• What you have to do
Lay out the text lines of the data below as a JSON list of strings, one string per line, omitting blank lines. Leave the pictures out of the answer.

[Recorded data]
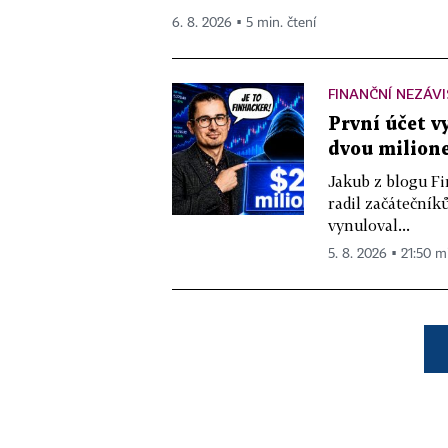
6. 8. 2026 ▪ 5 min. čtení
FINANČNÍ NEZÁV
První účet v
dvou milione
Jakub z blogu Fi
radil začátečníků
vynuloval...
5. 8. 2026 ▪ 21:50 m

• Problem solution
[
  "6. 8. 2026 ▪ 5 min. čtení",
  "FINANČNÍ NEZÁV",
  "První účet v",
  "dvou milione",
  "Jakub z blogu Fi",
  "radil začátečníků",
  "vynuloval...",
  "5. 8. 2026 ▪ 21:50 m"
]